Her experience as a surrogate to three babies over ten years has given Angela a ton of insight. She’s built relationships, partnered with fertility clinics and lawyers, and has brought her industry knowledge to intended parents who may be struggling with all the working parts of their journey to grow their family.
“The most valuable piece is in me saying, ‘Let me take it from you, let me help you by steering you through each part of the way—from start to finish,’” she tells us.
Angela’s favourite part of the work she does is when intended parents first match with their surrogate, which seems to reflect the emphasis on kindness and compassion in CSC. The stages after matching—the conception, the pregnancy, the birth—are clearly critical, but Angela finds the emotional reward of watching people find each other, as they realize they’re loved, accepted and chosen, to be the best aspect of the job.
With all her lived experience, Angela knows what to look for in someone interested in becoming a surrogate. She knows how empowering the position is, and how rewarding it is to see you’ve helped complete a person’s family. She also knows it requires a tremendous amount of strength, commitment and resilience.
The screening process takes a few months, and by the end, Angela is assured that the surrogates are ready to go on this remarkable journey.
“It’s not always butterflies and sunshine,” she says, adding that a very strong sense of compassion and empathy are needed to understand the trauma intended parents have already gone through.
But, as she knows, that empowerment, that feeling of knowing you’ve helped, that you’ve made a choice you didn’t have to make for the sake of someone else, is priceless.
Working alongside Angela is Agatha Wisniowska, a mother whose son was brought into the world via surrogate. She has been with CSC for almost two years. Her role complements Angela’s as she specifically helps intended parents embark on their journey, and supports them throughout.
As Agatha can attest, the intended parent voyage is often lonely, and not everyone can understand the roller coaster ride of emotion one goes through when having a baby through surrogate. Her goal is to provide resources and to create a community for intended parents, so they can connect and share their stories and struggles. It’s intimate and very personal for Agatha, as she’s been through these struggles herself.
“I understand their journey from beginning to end. I understand their frustrations. I understand the emotional trauma they’ve gone through,” she says, in reference to individuals and couples who have faced infertility. “There’s a level of knowing that they just don’t need to explain to me. I can give them a place where they’re understood and heard and valued, and I can let them know their journey is valid and their emotions are valid.”

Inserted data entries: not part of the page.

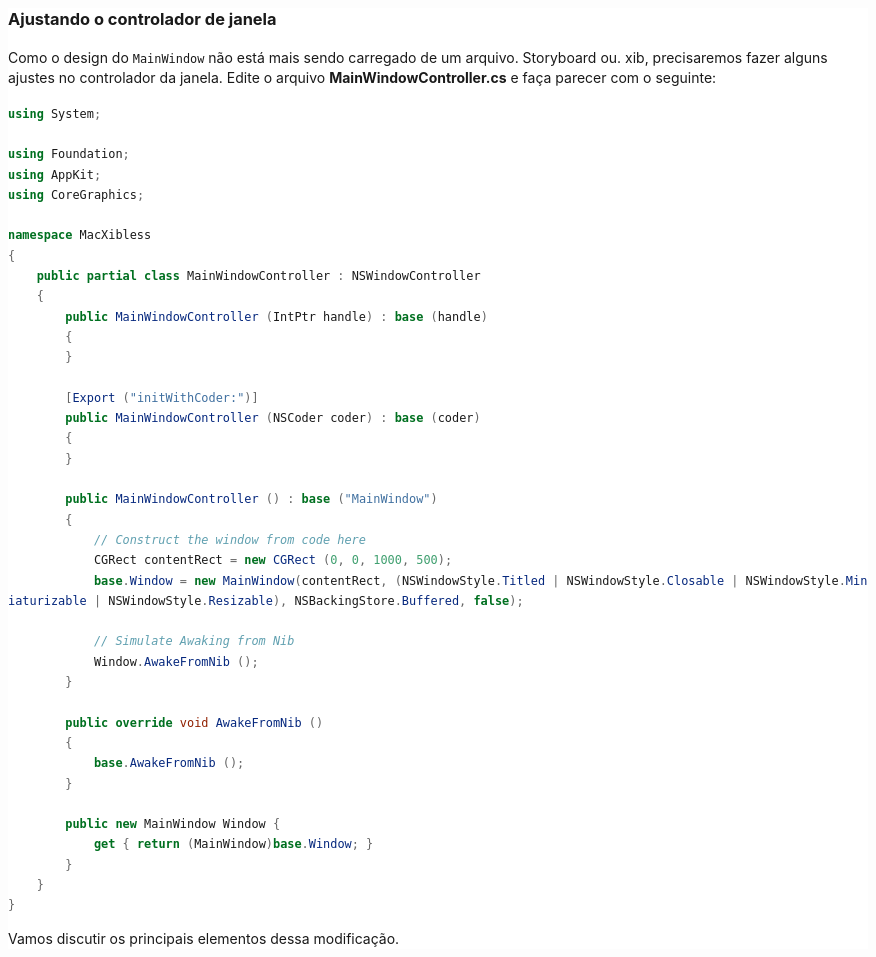 ### <a name="adjusting-the-window-controller"></a>Ajustando o controlador de janela

Como o design do `MainWindow` não está mais sendo carregado de um arquivo. Storyboard ou. xib, precisaremos fazer alguns ajustes no controlador da janela. Edite o arquivo **MainWindowController.cs** e faça parecer com o seguinte:

```csharp
using System;

using Foundation;
using AppKit;
using CoreGraphics;

namespace MacXibless
{
    public partial class MainWindowController : NSWindowController
    {
        public MainWindowController (IntPtr handle) : base (handle)
        {
        }

        [Export ("initWithCoder:")]
        public MainWindowController (NSCoder coder) : base (coder)
        {
        }

        public MainWindowController () : base ("MainWindow")
        {
            // Construct the window from code here
            CGRect contentRect = new CGRect (0, 0, 1000, 500);
            base.Window = new MainWindow(contentRect, (NSWindowStyle.Titled | NSWindowStyle.Closable | NSWindowStyle.Miniaturizable | NSWindowStyle.Resizable), NSBackingStore.Buffered, false);

            // Simulate Awaking from Nib
            Window.AwakeFromNib ();
        }

        public override void AwakeFromNib ()
        {
            base.AwakeFromNib ();
        }

        public new MainWindow Window {
            get { return (MainWindow)base.Window; }
        }
    }
}

```

Vamos discutir os principais elementos dessa modificação.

Agatha has plenty of additional life experience outside of the surrogacy field that enhances her ability to help intended parents. She’s worked in public relations, in international development, as a Montessori teacher, and as a tour guide, to name a few. But in CSC, she has truly found her calling.
“I’m home. I’m happy,” she says. “It’s not a job. I breathe it. I live it.”
The amount of people it takes to bring a baby into the world via surrogacy—the intended parents, the surrogate (and often her partner), the doctors, the nurses, even the Uber drivers—means it is truly a labour of love. It’s a journey that Agatha says helped her realize her struggles were all meant for something greater.
“I would tell my younger self that in your time of darkness, there are going to be people telling you that there’s a reason you’re going through this, and know that there is a reason, there is a purpose. You can’t have the good without the bad. You can’t be grateful if you haven’t been sad or angry. You need this balance in life. It teaches you resilience.”